▶ About this task
Copy each line from the rows below that contains the string "only", matching upper and lower case exactly.

(Stored data entries)

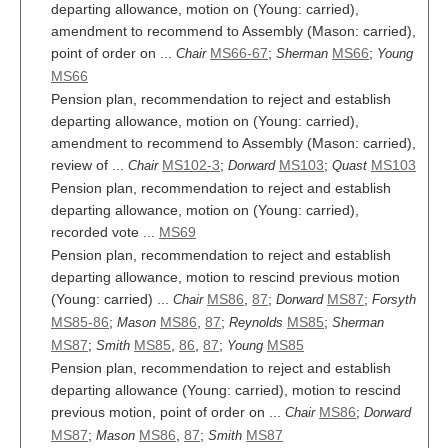
departing allowance, motion on (Young: carried),
amendment to recommend to Assembly (Mason: carried),
point of order on ...
MS66-67
;
MS66
;
Chair
Sherman
Young
MS66
Pension plan, recommendation to reject and establish
departing allowance, motion on (Young: carried),
amendment to recommend to Assembly (Mason: carried),
review of ...
MS102-3
;
MS103
;
MS103
Chair
Dorward
Quast
Pension plan, recommendation to reject and establish
departing allowance, motion on (Young: carried),
recorded vote ...
MS69
Pension plan, recommendation to reject and establish
departing allowance, motion to rescind previous motion
(Young: carried) ...
MS86
,
87
;
MS87
;
Chair
Dorward
Forsyth
MS85-86
;
MS86
,
87
;
MS85
;
Mason
Reynolds
Sherman
MS87
;
MS85
,
86
,
87
;
MS85
Smith
Young
Pension plan, recommendation to reject and establish
departing allowance (Young: carried), motion to rescind
previous motion, point of order on ...
MS86
;
Chair
Dorward
MS87
;
MS86
,
87
;
MS87
Mason
Smith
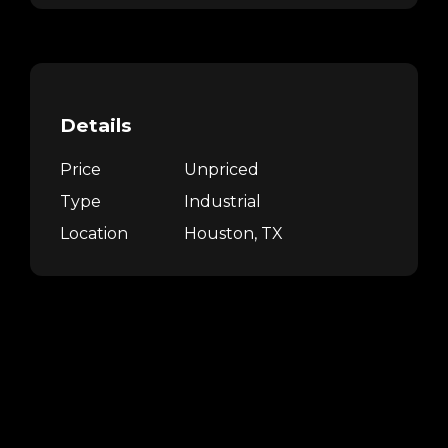
Details
Price
Unpriced
Type
Industrial
Location
Houston, TX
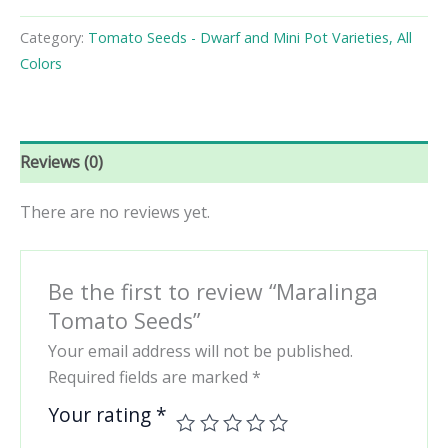
Seeds
quantity
Category:
Tomato Seeds - Dwarf and Mini Pot Varieties, All
Colors
Reviews (0)
There are no reviews yet.
Be the first to review “Maralinga
Tomato Seeds”
Your email address will not be published.
Required fields are marked
*
Your rating
*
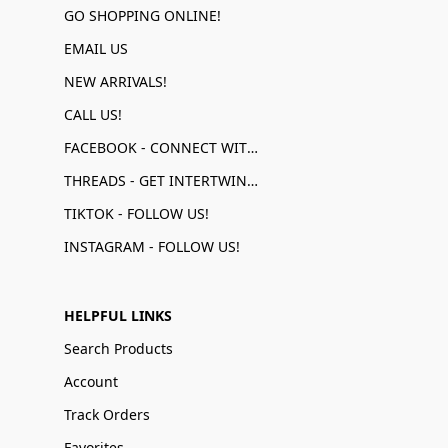
GO SHOPPING ONLINE!
EMAIL US
NEW ARRIVALS!
CALL US!
FACEBOOK - CONNECT WITH US!
THREADS - GET INTERTWINED!
TIKTOK - FOLLOW US!
INSTAGRAM - FOLLOW US!
HELPFUL LINKS
Search Products
Account
Track Orders
Favorites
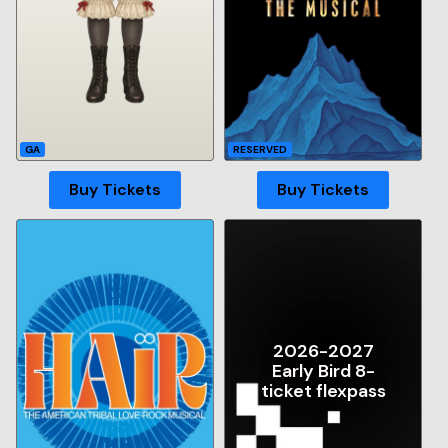
GA
RESERVED
Buy Tickets
Buy Tickets
2026-2027
Early Bird 8-
ticket flexpass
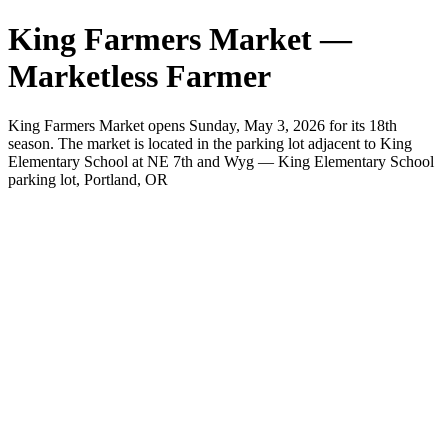
King Farmers Market —
Marketless Farmer
King Farmers Market opens Sunday, May 3, 2026 for its 18th
season. The market is located in the parking lot adjacent to King
Elementary School at NE 7th and Wyg — King Elementary School
parking lot, Portland, OR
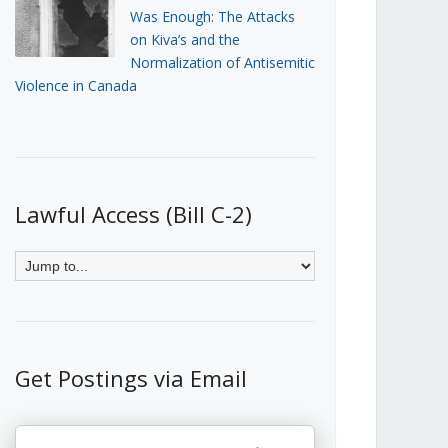
Was Enough: The Attacks
on Kiva’s and the
Normalization of Antisemitic
Violence in Canada
Lawful Access (Bill C-2)
Get Postings via Email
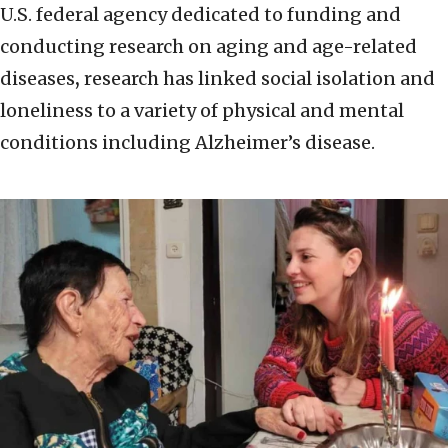
U.S. federal agency dedicated to funding and
conducting research on aging and age-related
diseases
,
research has linked social isolation and
loneliness to a variety of physical and mental
conditions including Alzheimer’s disease.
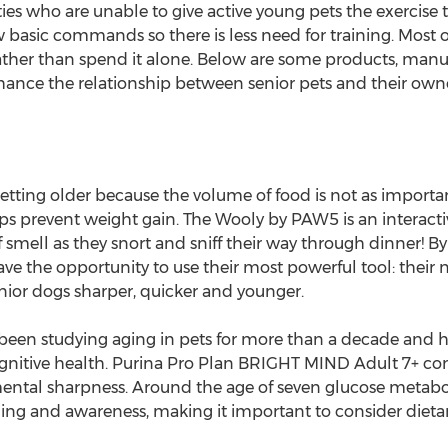
lities who are unable to give active young pets the exerci
basic commands so there is less need for training. Most of 
rather than spend it alone. Below are some products, ma
hance the relationship between senior pets and their owne
etting older because the volume of food is not as important 
elps prevent weight gain. The Wooly by PAW5 is an interac
 smell as they snort and sniff their way through dinner! B
ve the opportunity to use their most powerful tool: their 
ior dogs sharper, quicker and younger.
e been studying aging in pets for more than a decade and 
ognitive health. Purina Pro Plan BRIGHT MIND Adult 7+ con
ntal sharpness. Around the age of seven glucose metabol
ng and awareness, making it important to consider dietary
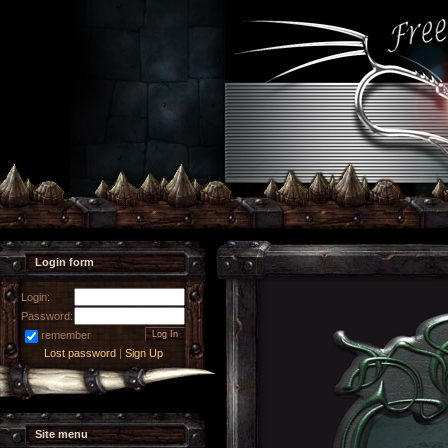
Login form
Login:
Password:
remember
Lost password
|
Sign Up
Site menu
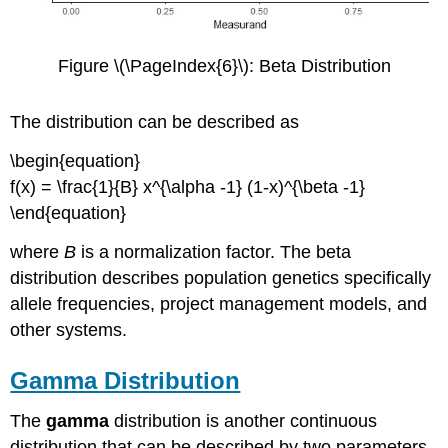
Figure \(\PageIndex{6}\): Beta Distribution
The distribution can be described as
\begin{equation}
f(x) = \frac{1}{B} x^{\alpha -1} (1-x)^{\beta -1}
\end{equation}
where
B
is a normalization factor. The beta
distribution describes population genetics specifically
allele frequencies, project management models, and
other systems.
Gamma Distribution
The
gamma
distribution is another continuous
distribution that can be described by two parameters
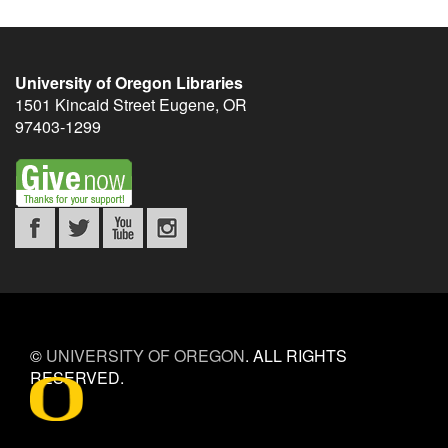
University of Oregon Libraries
1501 Kincaid Street
Eugene
,
OR
97403-1299
©
UNIVERSITY OF OREGON
.
ALL RIGHTS
RESERVED.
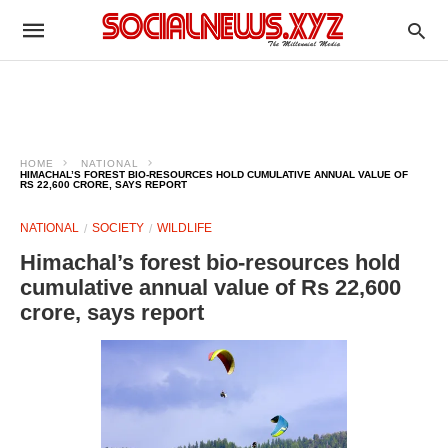
HOME
NATIONAL
HIMACHAL’S FOREST BIO-RESOURCES HOLD CUMULATIVE ANNUAL VALUE OF
RS 22,600 CRORE, SAYS REPORT
NATIONAL
SOCIETY
WILDLIFE
Himachal’s forest bio-resources hold
cumulative annual value of Rs 22,600
crore, says report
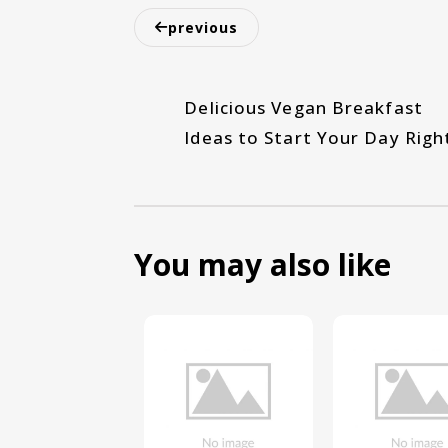
previous
Delicious Vegan Breakfast
Ideas to Start Your Day Righ
You may also like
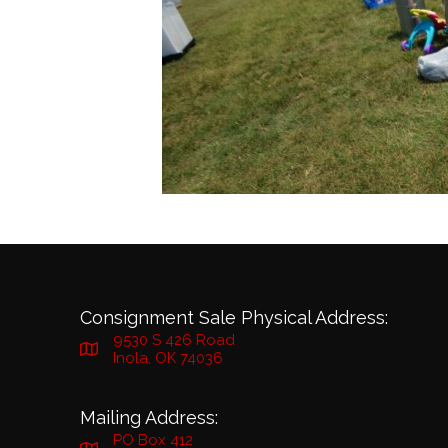
Consignment Sale Physical Address:
9530 S 426 Road
Inola, OK 74036
Mailing Address:
PO Box 412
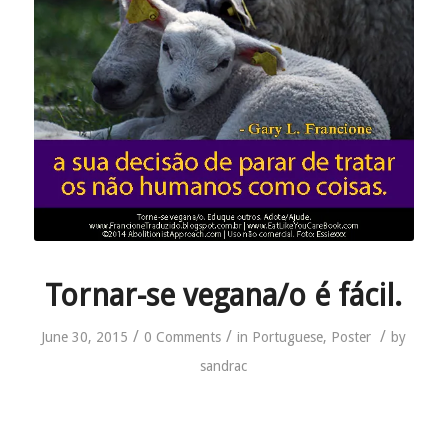
Tornar-se vegana/o é fácil.
/
/
/
June 30, 2015
0 Comments
in
Portuguese
,
Poster
by
sandrac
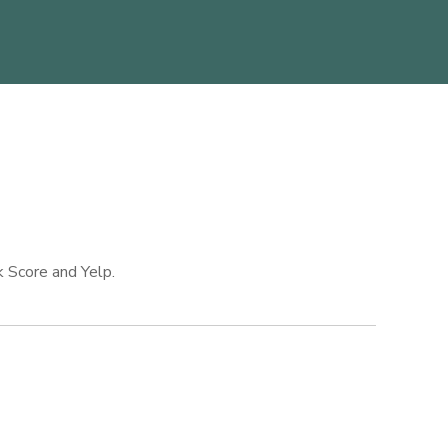
k Score and Yelp.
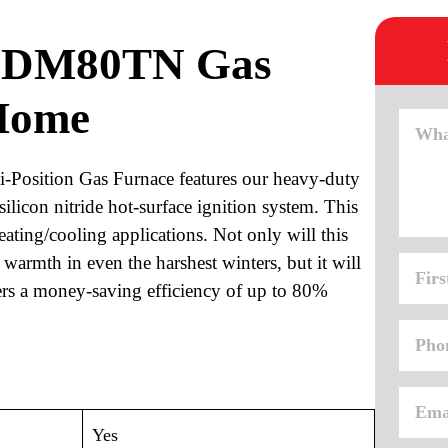
n DM80TN Gas
Home
osition Gas Furnace features our heavy-duty
silicon nitride hot-surface ignition system. This
eating/cooling applications. Not only will this
 warmth in even the harshest winters, but it will
vers a money-saving efficiency of up to 80%
Yes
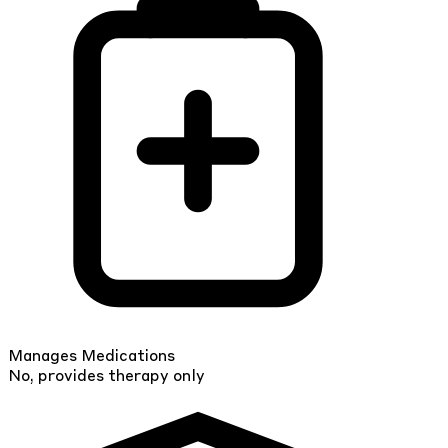
Manages Medications
No, provides therapy only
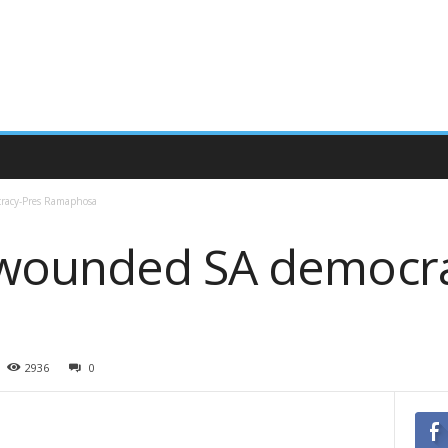
racy-Pres Ramaphosa
 wounded SA democra
2936
0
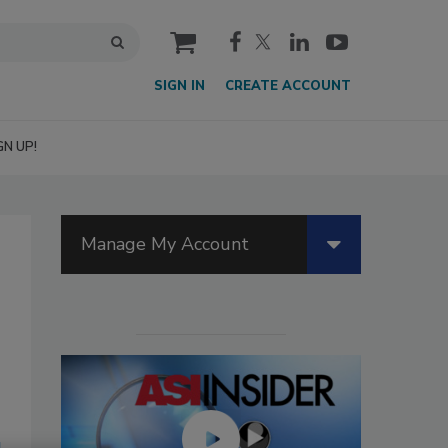
cart
SIGN IN
CREATE ACCOUNT
GN UP!
Manage My Account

▶ Answer to the exercise
eating/cooling applications. Not only will this
No, provides therapy only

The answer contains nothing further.